34. Credit Info Companies(India) : a credit information company (CIC) or
popularly known as credit bureau collects the credit information from banks
and other lenders, prepares a credit history, compiles credit scores and
thereafter provides the info on a particular proponent to the lender for a fee.
35. CIC(s) operating in the Country :
 CIBIL (Credit Information Bureau (India) ltd)
 Experian Credit Information Company (India) Pvt Ltd
 Equifax Credit Information Services Private Ltd
 High Mark Credit Information Company Ltd
36. Principles of Lending :
 Safety
 Liquidity
 Profitability
 Purpose
 Security
 Diversification of risks
37. Difference b/w Term Loans & Working Capital : difference lies in the
purpose of the finance, the type of assets created out of it and the form in
which the advance is made by the bank. The other differences are:-
 Term loans are utilized for establishing or modernizing a manufacturing
unit by acquisition of fixed assets, while the working capital finance is
utilized for operating purposes resulting in the creation of current assets
for production and sale of finished goods.
 Term loans are usually of medium- or long-term duration and are
repayable in quarterly or half yearly instalments over an agreed period
of time.
 The working capital finance is generally availed of in cash credit
hypothecation accounts with frequent drawings and repayments and is
payable on demand.
38. Hypothecation : The mortgage of movable property is called
“hypothecation”. It may be described as ‘a transaction whereby money is
borrowed by the debtor (owner of the goods) on the security of the moveable
property without transferring either the property or the possession to the
creditor’.
39. Hypothecation differs from mortgage in two respects. Firstly, mortgage
relates to immoveable property whereas hypothecation relates to movables.
Secondly, in a mortgage, there is transfer of interest in the property to the
creditor but in hypothecation there is only obligation to repay money and no
transfer of interest.
40. SBI Life : It’s a joint venture b/w SBI and BNP Paribas Cardif. SBI owns
74% of the total capital and BNP Paribas Cardif the remaining 26%. SBI Life
extensively leverages the State Bank Group relationship as a platform for
cross-selling insurance products along with its numerous banking product
packages such as housing loans and personal loans.

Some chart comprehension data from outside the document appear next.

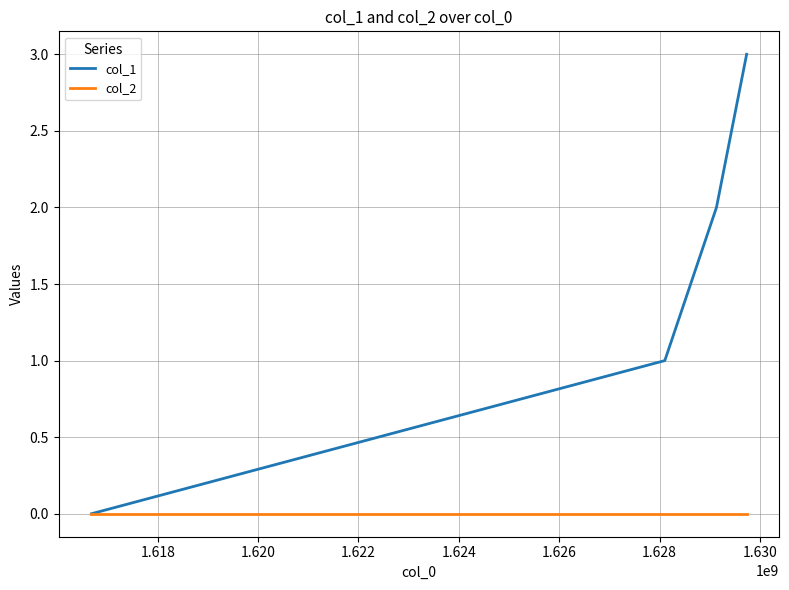

Rank the series by their average value, from lowest to highest.

col_2, col_1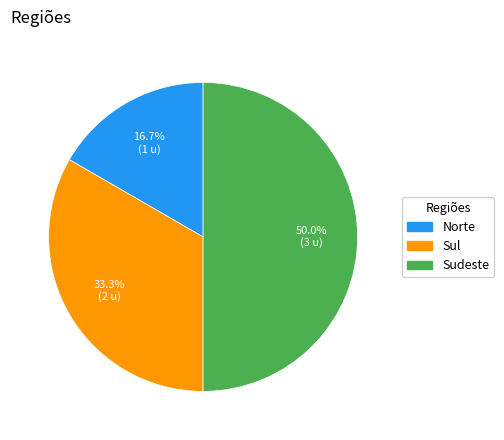

Is it true that Sul is 20% of the pie?

False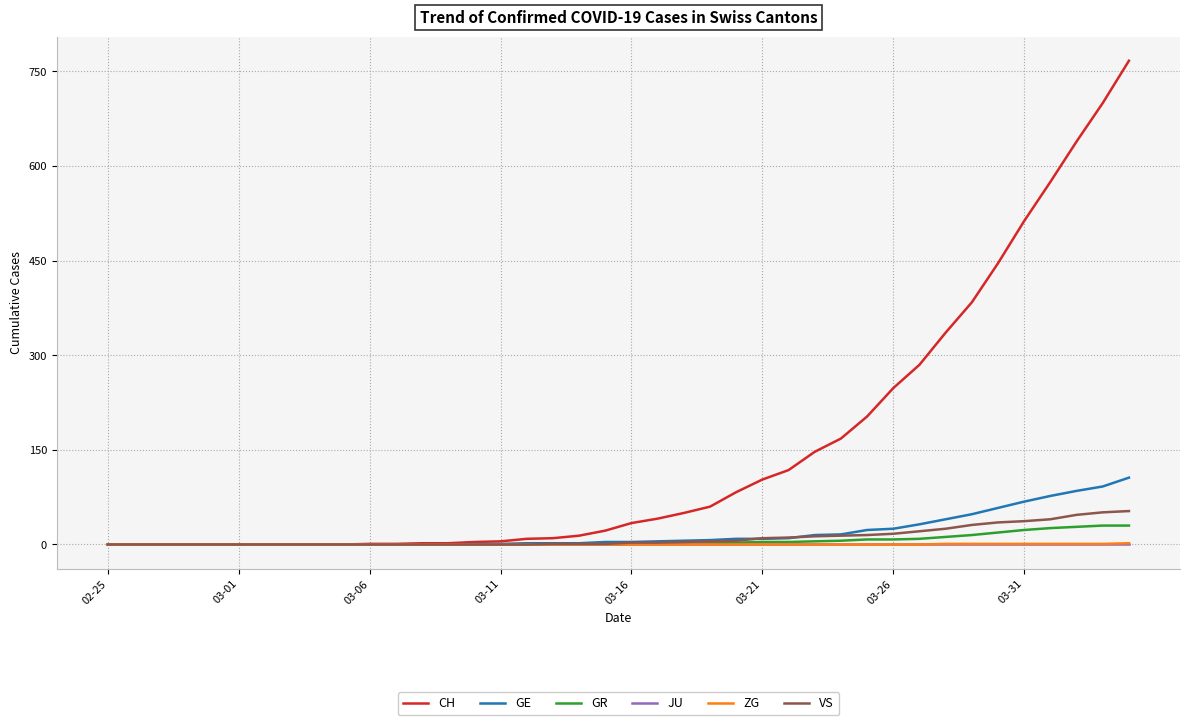

Which series has the largest total across all categories?

CH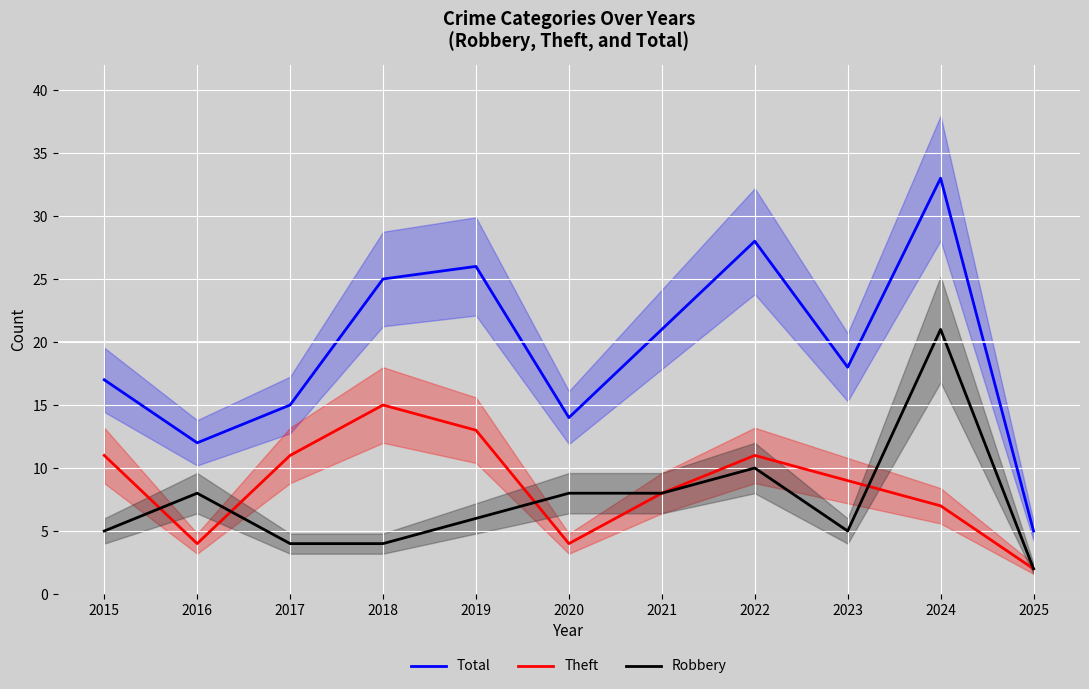

Between 2016 and 2020, which is larger?

2020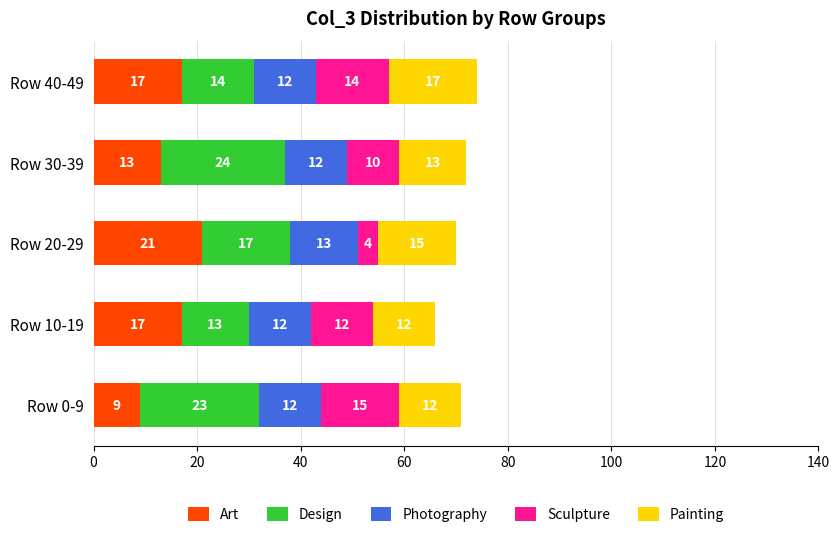

At which category is the sum across all series the highest?

Row 40-49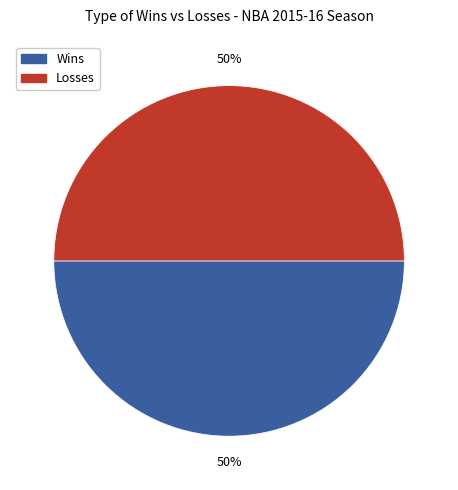

What is the ratio of the value at Losses to the value at Wins?

1.0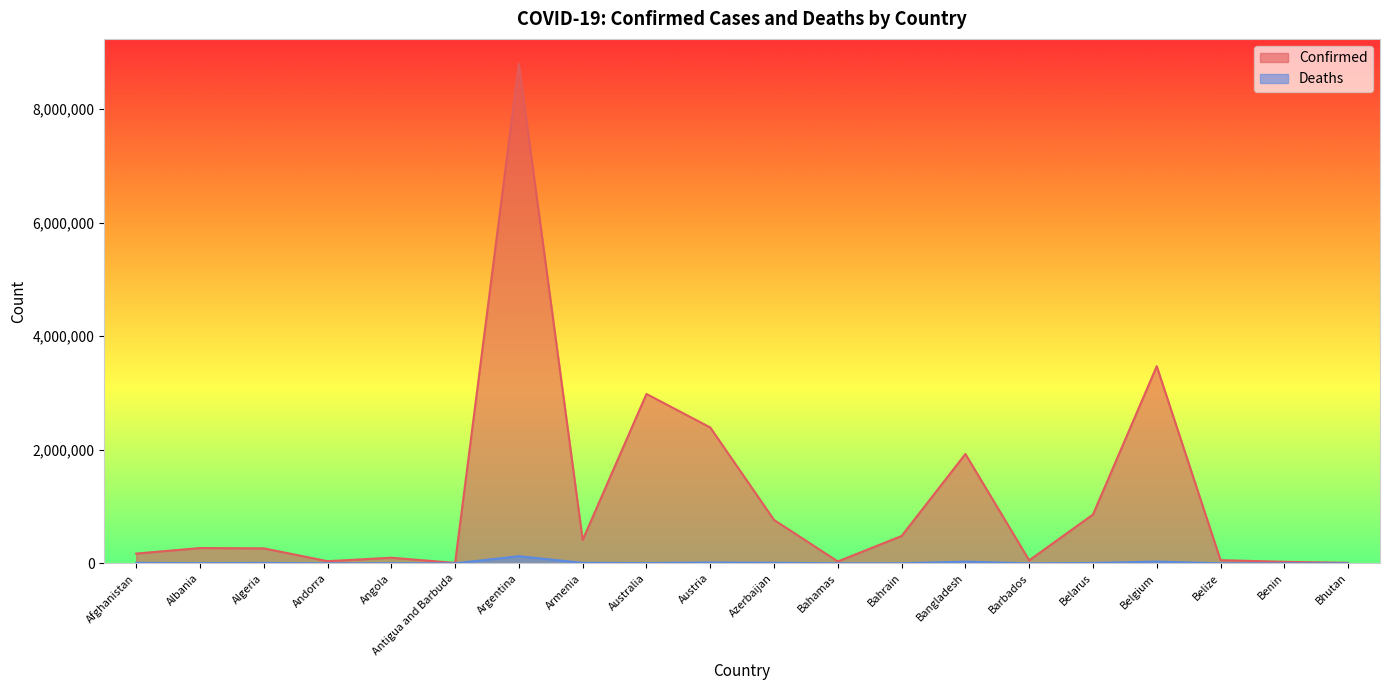

Where is Deaths nearest to the value 62464?

Belgium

41. SBI Life Term Plans : Poorna Suraksha Plan, Smart Shield, Saral Shield,
Sampoorn Cancer Suraksha, etc. . Provides comprehensive protection to
family in case of death or critical illness.
42. SBI Life Savings Plan : Shubh Nivesh, a with-profit endowment assurance
plan, provides insurance coverage, savings and income under a single plan.;
Smart Bachat, etc.
43. SBI General Insurance Company Ltd : a joint venture between the State
Bank of India and Insurance Australia Group (IAG). SBI owns 74% of the
total capital and IAG the remaining 26%. Current Policy offering of SBI
General covers Motor, Health, Personal Accident & Home Insurance for
Individuals and Aviation, Fire, Marine, Package, Construction &
Engineering, Liability, Group Health, Group Personal Accident &
Miscellaneous Insurance for Businesses.
44. SBI Credit Cards : SBI Card Elite, SBI Card Prime, Simply Save, etc.
45. YONO (You only need one) : SBI Digital Banking Product that facilitates
customers to Open a digital account, apply for credit card, insurance policy,
investment in mutual funds, apply for loans, etc.